Facing culture shock whilst studying abroad


How to feel at home when facing culture shock on your year abroad? 

Before you go on your year abroad it is safe to say that you may encounter some form of "culture shock" at some point during your stay. So here I have prepared a small guide on how to navigate culture shock that would've come in handy before I set off to study abroad.


So first of all, what is culture shock?


Culture shock is the process of feeling lost or disorientated in a new environment due to a new way of life or unfamiliar customs.

When you arrive at your new destination abroad you may be thrown off by how different day to day aspects of life are simply by the smallest things.

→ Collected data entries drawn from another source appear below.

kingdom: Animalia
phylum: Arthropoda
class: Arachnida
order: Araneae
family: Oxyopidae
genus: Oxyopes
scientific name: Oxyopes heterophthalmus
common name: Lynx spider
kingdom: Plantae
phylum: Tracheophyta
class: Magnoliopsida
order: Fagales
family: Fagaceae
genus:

It could literally even come down to how the locals drink their morning coffee.


If you hadn’t anticipated that the culture in the country you are studying in may be foreign to you then you could be in for a surprise when you arrive.


What are the causes of culture shock?


Well…. evidently if both your mind and body perceive its environment as unfamiliar it makes total sense that perhaps you will feel a little confused.

Culture shock may be inevitable but ideally, you will have researched the country you will be studying in before you arrive to make the settling in process easier.

But I mean... even after watching hundreds of vlogs, let’s be real, you may still be shocked by the local culture when you travel abroad because you need to live it to believe it.


When will I be able to call abroad "my home"?


Honestly, you just need time. The settling in process differs from person to person. So don’t compare your situation to anyone else's.

When I said you just need time, I meant it. Once you become familiar with your new surroundings your day to day becomes routine. You will start to recognise the people you see and the places you visit and you may even become one of those regulars at your local.


Some tips for easing homesickness:


  • Take lots of goodies from your motherland with you because when abroad they may well not have your favourite biscuits or that delicious Tesco mackerel.

  • Get to know the lingo and the greetings beforehand. It avoids the mistake of kissing a stranger on the mouth because you have no clue whether in Spain they greet each other with 2 or 3 kisses on the cheek.

  • Why not take your comforts with you? Those favourite socks, your animal pyjamas or simply your cute family photographs.

Items that you recognise can make an unfamiliar setting feel like home.


Do you have any tips on how to feel at home when facing culture shock on your year abroad?